# ADGA registration?



## Ali_1010 (May 8, 2011)

So, I registered to be a member under ADGA today. Did the online form, sent in the payment, etc. However, unlike the NDGA, my membership wasn't automatic. Will i be sent my member ID in the mail? The website said someone would contact me shortly. I am asking because I cannot apply for a herdname until I am a member, and I would like to do that ASAP. Will I have to wait for conformation on my herd name as well? 

Is there anywhere I can check to see that the herdname I want is open for both ADGA and NDGA?

Also, on the transfer of ownership papers, will my herdname be put on there if I make it in time? If not, what will be put on the paper? 

Sorry for all the questions, i'm having some major blonde moments trying to get started up. :angel2:


----------



## KW Farms (Jun 21, 2008)

Yes, they should send a packet through mail. :thumb:

Also, a word or advice on the herdname...email ADGA with a few choices and see which/if any are available. They are extremely picky about hernames so email before you apply for sure. I would email them within a couple days and tell them you have a membership pending but would like to get the herdname figured out asap. 

The transfer will be put into your name...they don't put your herdname under "owner"...just your name. That's how it works whether or not you are a member or have a herd name.

Hope that helps! :thumb:


----------



## freedomstarfarm (Mar 25, 2011)

Not sure you may have to wait for them to contact you. 
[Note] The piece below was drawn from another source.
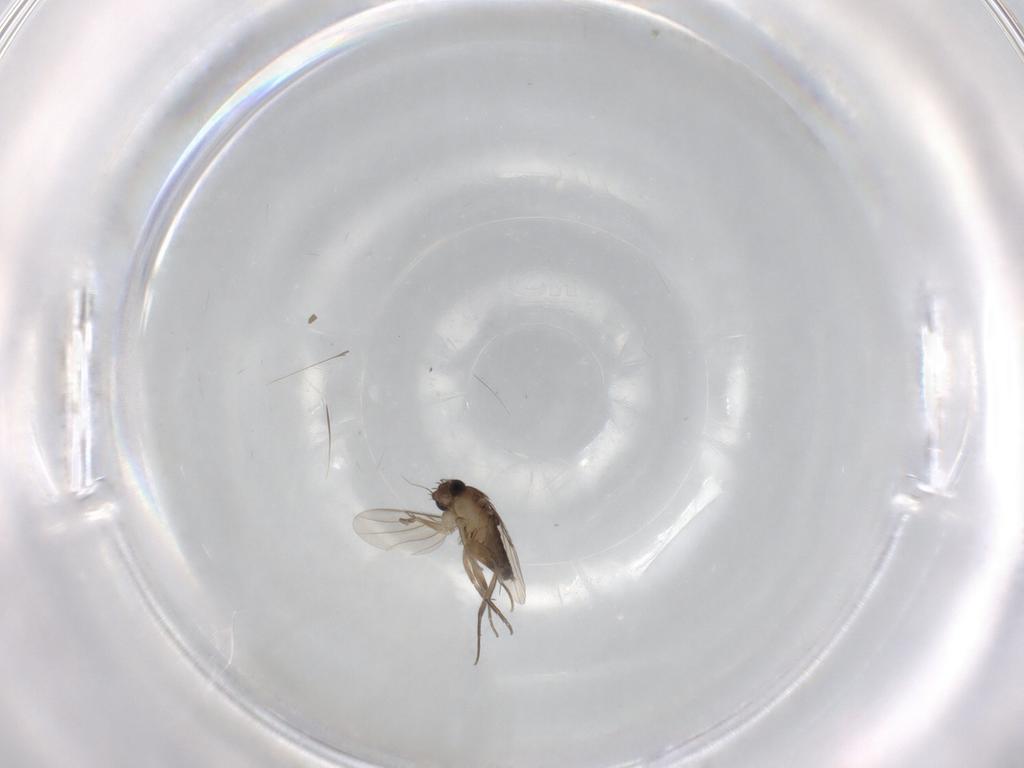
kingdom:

Your herdname will only go on goats that are born of your breeding not ones you buy. So since it sounds like these goats were purchased (transfer of ownership papers) they will have the breeders prefix in their names. :wink:


----------



## Ali_1010 (May 8, 2011)

Thank you thank you both of you! I will email tonight as I go to the fair for the next week and see what they can do, a very helpful tip! 
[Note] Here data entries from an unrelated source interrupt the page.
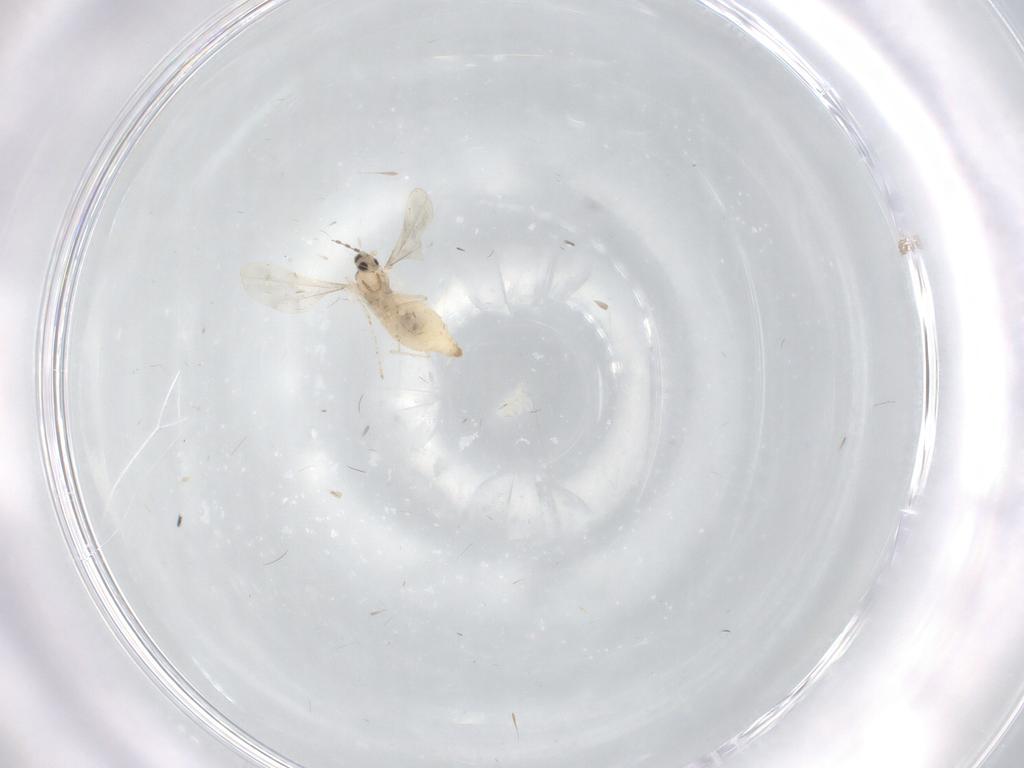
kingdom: Animalia
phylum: Arthropoda
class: Insecta
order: Diptera
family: Cecidomyiidae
Also-for the tattoo letters...what is commonly used? I thought that A,B,C,etc. was used according to the year they were born in the breeding program (i.e first goats born under herdname would be A and then #s) Is there something before the A? Or am I just being stupid?


----------



## Guest (Jun 27, 2011)

The right ear is tattooed with your farm designation ... for instance, mine is LHF1. The left ear is tattooed with the letter designating the year born followed by the number of that birth. B is the designated tattoo for 2011 and if it was your first kid, then that tattoo would be B1; second kid would be B2, etc.


----------



## Saanens N Alpines (Oct 20, 2010)

I called and talked to a lady about the herd name. There are a bunch of things they will not allow, and so many of my ideas were already taken. She talked me through it and could tell me if what I wanted was taken, instead of having to wait to do it through the mail or email. I needed to get it done quickly as I had goats I wanted to sell.


----------



## Natural Beauty Farm (Mar 18, 2011)

If fair is within a week, then I don't know if you will be able to get all the paperwork done and reg transferred, even with paying a rush order charge.... you did pay the rush charge didn't you....


----------



## milk and honey (Oct 31, 2010)

they also have online .. a list of "now available" names that have been given up and are available for use now.... U might find something in there....
I emailed back and forth with Penny at ADGA on herd names several months ago... all the ones I wanted ... I couldn't use. Finally found one and then never applied.... I guess I'm just 
'one of those customers'...


----------



## KW Farms (Jun 21, 2008)

I still haven't been able to get my herdname registered through ADGA. Their restrictions on herd names are absolutely ridiculous. So if you can't get a herdname through ADGA, you can usually get the same one through AGS and send the AGS paper(s) into ADGA and they'll register your goat as AGS Herd Name.... Which is annoying, but there is no way i'm going to change my herdname just to comply with their "rules". AGS is WAY more lenient.


----------



## JessaLynn (Aug 30, 2009)

It took them about 2-3 months from the date I registered to become a member and get an ID #, get a pin #. transfer all our goats into our name,and finaly get a herd name.It was a process but all is done and now I can relax abit.Our herd name was our first choice so I got lucky I guess but I do have a book with all the registered herd names if you have yours picked out already I can look in it to see if it's chosen.


----------